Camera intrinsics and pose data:
■ ■ ■ ■

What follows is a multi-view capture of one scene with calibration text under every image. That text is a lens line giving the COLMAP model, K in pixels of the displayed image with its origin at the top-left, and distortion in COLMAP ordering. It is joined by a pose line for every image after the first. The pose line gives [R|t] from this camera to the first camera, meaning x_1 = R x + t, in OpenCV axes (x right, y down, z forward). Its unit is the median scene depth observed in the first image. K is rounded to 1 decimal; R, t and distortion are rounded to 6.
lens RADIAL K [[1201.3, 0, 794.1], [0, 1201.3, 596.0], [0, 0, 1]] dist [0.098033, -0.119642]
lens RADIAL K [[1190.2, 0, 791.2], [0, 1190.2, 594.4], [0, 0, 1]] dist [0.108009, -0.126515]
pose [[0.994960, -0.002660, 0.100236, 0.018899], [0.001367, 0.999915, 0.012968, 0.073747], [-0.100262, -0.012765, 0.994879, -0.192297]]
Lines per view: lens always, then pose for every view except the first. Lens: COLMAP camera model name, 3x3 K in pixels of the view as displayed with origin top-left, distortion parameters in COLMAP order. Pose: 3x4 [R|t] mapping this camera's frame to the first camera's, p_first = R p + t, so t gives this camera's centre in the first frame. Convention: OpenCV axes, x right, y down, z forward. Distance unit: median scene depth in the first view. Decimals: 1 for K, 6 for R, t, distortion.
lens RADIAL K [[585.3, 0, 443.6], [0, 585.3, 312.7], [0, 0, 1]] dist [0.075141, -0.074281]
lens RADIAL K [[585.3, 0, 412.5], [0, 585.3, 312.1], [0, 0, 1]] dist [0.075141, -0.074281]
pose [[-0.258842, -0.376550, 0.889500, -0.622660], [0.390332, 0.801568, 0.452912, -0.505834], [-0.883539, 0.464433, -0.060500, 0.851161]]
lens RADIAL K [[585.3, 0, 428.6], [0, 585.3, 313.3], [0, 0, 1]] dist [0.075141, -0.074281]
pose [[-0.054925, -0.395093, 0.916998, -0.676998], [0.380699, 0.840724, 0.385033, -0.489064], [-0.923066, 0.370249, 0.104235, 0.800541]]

■ ■ ■ ■

= THE PROBLEM =
When copying the data above, keep every line exactly as written.

= ANSWER BOX =
What follows is a multi-view capture of one scene with calibration text under every image. That text is a lens line giving the COLMAP model, K in pixels of the displayed image with its origin at the top-left, and distortion in COLMAP ordering. It is joined by a pose line for every image after the first. The pose line gives [R|t] from this camera to the first camera, meaning x_1 = R x + t, in OpenCV axes (x right, y down, z forward). Its unit is the median scene depth observed in the first image. K is rounded to 1 decimal; R, t and distortion are rounded to 6.
lens RADIAL K [[1201.3, 0, 794.1], [0, 1201.3, 596.0], [0, 0, 1]] dist [0.098033, -0.119642]
lens RADIAL K [[1190.2, 0, 791.2], [0, 1190.2, 594.4], [0, 0, 1]] dist [0.108009, -0.126515]
pose [[0.994960, -0.002660, 0.100236, 0.018899], [0.001367, 0.999915, 0.012968, 0.073747], [-0.100262, -0.012765, 0.994879, -0.192297]]
Lines per view: lens always, then pose for every view except the first. Lens: COLMAP camera model name, 3x3 K in pixels of the view as displayed with origin top-left, distortion parameters in COLMAP order. Pose: 3x4 [R|t] mapping this camera's frame to the first camera's, p_first = R p + t, so t gives this camera's centre in the first frame. Convention: OpenCV axes, x right, y down, z forward. Distance unit: median scene depth in the first view. Decimals: 1 for K, 6 for R, t, distortion.
lens RADIAL K [[585.3, 0, 443.6], [0, 585.3, 312.7], [0, 0, 1]] dist [0.075141, -0.074281]
lens RADIAL K [[585.3, 0, 412.5], [0, 585.3, 312.1], [0, 0, 1]] dist [0.075141, -0.074281]
pose [[-0.258842, -0.376550, 0.889500, -0.622660], [0.390332, 0.801568, 0.452912, -0.505834], [-0.883539, 0.464433, -0.060500, 0.851161]]
lens RADIAL K [[585.3, 0, 428.6], [0, 585.3, 313.3], [0, 0, 1]] dist [0.075141, -0.074281]
pose [[-0.054925, -0.395093, 0.916998, -0.676998], [0.380699, 0.840724, 0.385033, -0.489064], [-0.923066, 0.370249, 0.104235, 0.800541]]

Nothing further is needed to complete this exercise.